Friday, July 20, 2007

Google to enter 700MHz auction?

[Update: Further comments from Google about the reasoning behind their offer.]

Talk about putting your money where your mouth is. With regard to the auction of the 700MHz band here in the U.S., it looks like Google is interested in using its monetary muscle to shift the balance of power and take a stand for open networks. You can see the news here.

It's an interesting development. Too bad it might take power plays from private companies to get the U.S. government to do the right thing. I suppose it has always been that way for any government, and, of course, the auction rules may not change despite Google's efforts.

A cynical part of me thinks Google expects no change in the rules with appropriately cynical analysis as to why they would make their offer anyway. But I think analyzing people's hidden motivations is usually fruitless and ultimately incorrect. So, I'll take the offer at face value and say that, regardless of the outcome, at least there was one company that went on record to say, "Yes. Open networks and spectrum are valuable to us, and we are willing to spend money on it." Which is quite contrary to what the incumbent telcos have been saying.

Of course, if Google did win the auction, you'd still have the problem of a network carrier who also delivers services. As other people have pointed out, even with the rules in place at first, eventually the "owner" of the spectrum gets more and more control over time through lobbying of the government.
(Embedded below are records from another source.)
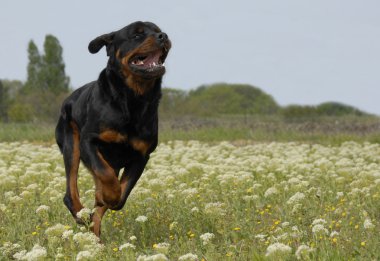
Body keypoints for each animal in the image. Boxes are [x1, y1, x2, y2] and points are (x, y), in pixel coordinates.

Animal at [54, 21, 171, 236]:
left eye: (158, 30)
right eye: (137, 35)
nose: (163, 36)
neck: (134, 98)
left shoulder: (142, 154)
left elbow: (122, 193)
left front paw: (110, 197)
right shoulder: (88, 141)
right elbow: (105, 174)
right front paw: (109, 194)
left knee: (96, 206)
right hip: (71, 144)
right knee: (71, 192)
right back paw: (82, 215)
Susan Crawford (as usual) has a concise summary of what Google wants to do with the spectrum. If Google really intends to make money off of realtime auctions of spectrum, then perhaps the problem of "owner" lobbying wouldn't be an issue since Google's income would be increased by having more services and applications using their network. They would have an incentive to be open which is the opposite of the incentive incumbent's currently have. Is it possible for a network to be optimized for both billing and innovation? It would be interesting to find out.